WikiLeaks founder Julian Assange has confirmed that a data analytics company that worked for US President Donald Trumps election campaign had contacted him over Hillary Clinton's private emails while she was secretary of state, media reports said.
"I can confirm an approach by Cambridge Analytica (prior to November last year]) and can confirm that it was rejected by WikiLeaks," the Guardian quoted Assange's tweet on Wednesday night.
He did not elaborate on the content of the request.
Assange's statement followed a report in the Daily Beast that Cambridge Analytica chief executive Alexander Nix made contact with the WikiLeaks founder about the possible release of 33,000 of Clinton's missing emails.
The Daily Beast report said: "Nix, who heads Cambridge Analytica, told a third party that he reached out to Assange about his firm somehow helping the WikiLeaks founder release Clinton's missing emails, according to two sources familiar with a Congressional investigation into interactions between Trump associates and the Kremlin.
"Those sources also relayed that, according to Nix's email, Assange told the Cambridge Analytica CEO that he didn't want his help, and preferred to do the work on his own.

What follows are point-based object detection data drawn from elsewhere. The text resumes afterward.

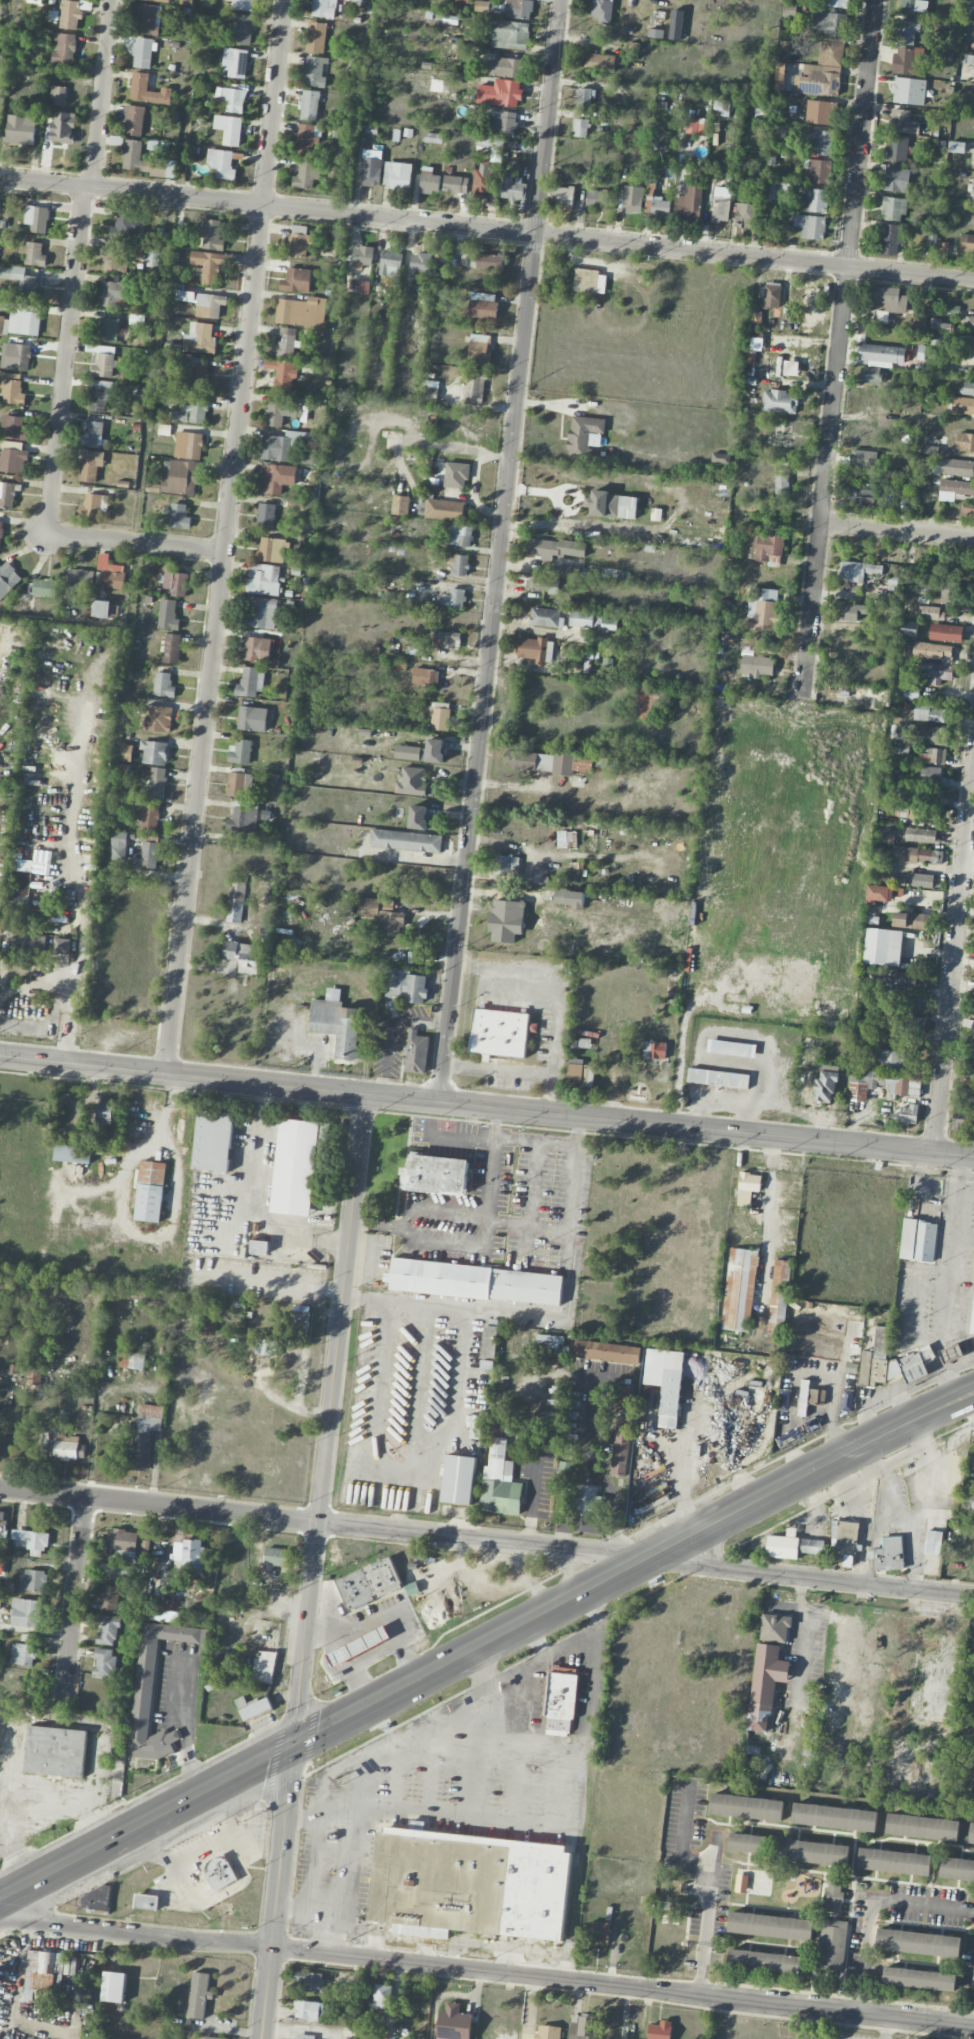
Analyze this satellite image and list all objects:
building: (161, 0)
building: (461, 1)
building: (970, 2)
building: (837, 3)
building: (482, 6)
building: (913, 7)
building: (324, 8)
building: (602, 10)
building: (789, 11)
building: (69, 14)
building: (149, 19)
building: (828, 22)
building: (676, 25)
building: (242, 29)
building: (906, 32)
building: (655, 33)
building: (510, 35)
building: (316, 37)
building: (63, 48)
building: (458, 52)
building: (143, 53)
building: (831, 54)
building: (907, 61)
building: (235, 62)
building: (601, 62)
building: (505, 67)
building: (780, 71)
building: (315, 72)
building: (818, 81)
building: (139, 88)
building: (909, 91)
road: (101, 93)
building: (500, 93)
building: (58, 95)
building: (584, 97)
building: (231, 98)
building: (309, 105)
building: (722, 107)
building: (820, 112)
building: (134, 120)
building: (903, 123)
building: (504, 124)
building: (697, 126)
building: (63, 128)
building: (580, 128)
building: (229, 129)
building: (21, 130)
building: (434, 138)
building: (308, 140)
building: (823, 142)
building: (897, 149)
building: (143, 161)
building: (221, 164)
building: (818, 171)
building: (371, 172)
building: (307, 174)
building: (397, 175)
building: (483, 178)
building: (429, 180)
building: (896, 180)
building: (456, 184)
building: (512, 188)
building: (778, 191)
building: (973, 193)
building: (563, 196)
building: (599, 200)
building: (632, 200)
building: (815, 201)
building: (690, 203)
building: (660, 207)
building: (720, 209)
building: (893, 209)
building: (747, 215)
building: (37, 218)
building: (129, 225)
building: (810, 226)
road: (487, 228)
building: (210, 234)
building: (891, 238)
building: (300, 241)
building: (967, 243)
building: (33, 255)
building: (362, 257)
building: (152, 258)
building: (115, 261)
building: (419, 262)
building: (489, 262)
building: (390, 264)
building: (209, 265)
building: (296, 281)
building: (590, 281)
building: (22, 282)
building: (114, 295)
building: (770, 295)
building: (184, 296)
building: (890, 299)
building: (209, 305)
building: (483, 306)
building: (301, 312)
building: (21, 323)
building: (968, 323)
building: (939, 326)
building: (109, 330)
building: (200, 339)
building: (285, 343)
building: (965, 344)
road: (838, 347)
building: (480, 348)
building: (882, 355)
building: (16, 357)
road: (65, 359)
building: (104, 366)
building: (791, 368)
building: (282, 375)
building: (870, 375)
building: (199, 376)
building: (475, 386)
building: (967, 388)
building: (11, 389)
building: (429, 391)
building: (100, 395)
building: (780, 402)
building: (962, 405)
building: (192, 412)
building: (281, 412)
building: (14, 427)
building: (92, 434)
building: (584, 436)
building: (965, 442)
building: (188, 445)
building: (282, 445)
building: (929, 450)
building: (720, 458)
building: (12, 460)
building: (91, 465)
building: (957, 467)
building: (456, 475)
building: (181, 478)
building: (276, 478)
building: (904, 479)
building: (781, 485)
building: (956, 490)
building: (7, 495)
building: (862, 496)
building: (94, 505)
building: (400, 505)
building: (612, 505)
building: (968, 508)
building: (445, 510)
building: (656, 514)
building: (266, 515)
building: (179, 516)
road: (897, 529)
building: (1, 533)
building: (461, 535)
road: (225, 537)
road: (135, 543)
building: (556, 548)
building: (767, 549)
building: (271, 550)
road: (500, 551)
building: (458, 564)
building: (570, 569)
building: (857, 571)
building: (110, 573)
building: (7, 578)
building: (80, 578)
building: (263, 579)
building: (176, 583)
building: (542, 585)
building: (44, 588)
building: (946, 589)
building: (453, 599)
building: (101, 609)
building: (762, 609)
building: (851, 612)
building: (262, 613)
building: (932, 614)
building: (168, 615)
building: (546, 617)
building: (581, 619)
building: (605, 623)
building: (909, 632)
building: (946, 633)
building: (446, 640)
building: (415, 648)
building: (170, 649)
building: (257, 649)
building: (537, 650)
building: (932, 651)
building: (757, 666)
building: (935, 673)
building: (425, 676)
building: (250, 682)
building: (163, 685)
building: (644, 702)
building: (932, 714)
building: (439, 716)
building: (157, 718)
building: (252, 719)
building: (929, 734)
building: (901, 749)
building: (154, 752)
building: (240, 752)
building: (422, 752)
building: (126, 753)
building: (933, 756)
building: (553, 762)
building: (932, 775)
building: (411, 781)
building: (239, 784)
building: (156, 787)
building: (905, 793)
building: (929, 798)
building: (924, 814)
building: (243, 817)
building: (418, 817)
building: (148, 818)
building: (920, 835)
building: (405, 841)
building: (118, 845)
building: (915, 855)
building: (149, 856)
road: (414, 857)
building: (21, 865)
building: (508, 866)
building: (920, 880)
building: (18, 887)
building: (880, 893)
building: (569, 898)
building: (235, 902)
building: (382, 915)
building: (506, 920)
building: (910, 920)
building: (27, 942)
building: (62, 946)
building: (883, 947)
building: (243, 956)
road: (953, 956)
building: (906, 978)
building: (406, 987)
road: (69, 1002)
building: (905, 1003)
building: (973, 1010)
building: (336, 1026)
building: (973, 1032)
building: (501, 1033)
building: (580, 1039)
building: (731, 1048)
building: (654, 1050)
building: (972, 1051)
building: (416, 1052)
building: (889, 1060)
building: (971, 1070)
building: (579, 1073)
building: (718, 1078)
building: (882, 1084)
building: (966, 1094)
road: (486, 1107)
building: (908, 1114)
building: (104, 1115)
building: (961, 1117)
road: (496, 1124)
road: (455, 1137)
building: (213, 1141)
road: (536, 1143)
building: (72, 1154)
building: (297, 1167)
building: (152, 1172)
building: (435, 1175)
building: (748, 1187)
building: (149, 1203)
road: (569, 1210)
road: (474, 1213)
road: (375, 1224)
building: (919, 1239)
road: (449, 1240)
building: (259, 1247)
building: (475, 1282)
building: (738, 1289)
building: (779, 1297)
road: (558, 1315)
building: (973, 1321)
building: (300, 1322)
building: (815, 1339)
building: (549, 1341)
building: (489, 1342)
building: (607, 1352)
building: (951, 1353)
building: (131, 1360)
building: (890, 1362)
building: (486, 1364)
building: (666, 1382)
road: (835, 1392)
building: (624, 1397)
building: (816, 1397)
building: (543, 1419)
building: (813, 1423)
building: (477, 1427)
building: (146, 1434)
road: (587, 1438)
building: (567, 1442)
building: (622, 1445)
building: (68, 1448)
road: (414, 1469)
building: (565, 1470)
building: (459, 1479)
building: (500, 1481)
building: (968, 1502)
building: (590, 1503)
building: (2, 1521)
road: (582, 1526)
building: (845, 1526)
road: (487, 1538)
building: (29, 1540)
building: (933, 1542)
building: (122, 1545)
building: (813, 1546)
building: (782, 1547)
building: (888, 1555)
building: (192, 1556)
building: (276, 1557)
road: (313, 1567)
building: (33, 1580)
building: (369, 1583)
building: (109, 1598)
road: (74, 1602)
building: (26, 1613)
building: (775, 1628)
building: (108, 1631)
road: (536, 1640)
road: (798, 1640)
road: (484, 1644)
building: (358, 1646)
building: (23, 1654)
building: (104, 1663)
road: (527, 1666)
building: (264, 1667)
building: (765, 1686)
building: (144, 1687)
building: (560, 1702)
building: (256, 1709)
road: (187, 1728)
road: (495, 1732)
traffic signals: (294, 1747)
building: (55, 1752)
road: (334, 1771)
building: (746, 1807)
road: (501, 1817)
building: (835, 1817)
road: (323, 1819)
building: (922, 1827)
building: (970, 1833)
road: (683, 1835)
building: (747, 1843)
building: (812, 1851)
building: (894, 1861)
building: (957, 1868)
building: (219, 1872)
building: (741, 1883)
building: (469, 1885)
building: (835, 1895)
building: (146, 1902)
road: (913, 1905)
road: (293, 1908)
road: (706, 1916)
building: (771, 1925)
building: (597, 1934)
building: (918, 1942)
building: (832, 1944)
building: (765, 1961)
road: (863, 1966)
road: (486, 1972)
building: (42, 1977)
building: (919, 1978)
building: (309, 1982)
building: (114, 1987)
building: (199, 1995)
building: (382, 1998)
building: (308, 2010)
building: (454, 2023)
building: (582, 2026)
building: (660, 2030)
building: (548, 2032)
building: (304, 2037)
building: (215, 2038)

If the claims Nix made in that email are true, this would be the closest known connection between Trump's campaign and Assange," it added.
CNN, citing two unnamed sources, said Nix wrote to several people including Trump mega-donor Rebekah Mercer, explaining that he had emailed Assange seeking access to the Clinton emails to turn them into a searchable database for the campaign or a pro-Trump political action committee.
Cambridge Analytica was hired in the summer of 2016 as part of the Trump campaign's three-pronged data operation, which was led by Brad Parscale and overseen by Trump's son-in-law, Jared Kushner.
No one from the Trump campaign was copied on the email, the sources told CNN.
The 33,000 emails deleted from Clinton's private server have never materialised.
In July 2016, Trump called on Russia to find the emails.
WikiLeaks had published emails hacked from Clinton campaign chairman John Podesta just hours after the release of a potentially campaign-ending Access Hollywood tape in which Trump could be heard boasting about groping women, reports the Guardian.
Assange has denied receiving help from Russian hackers.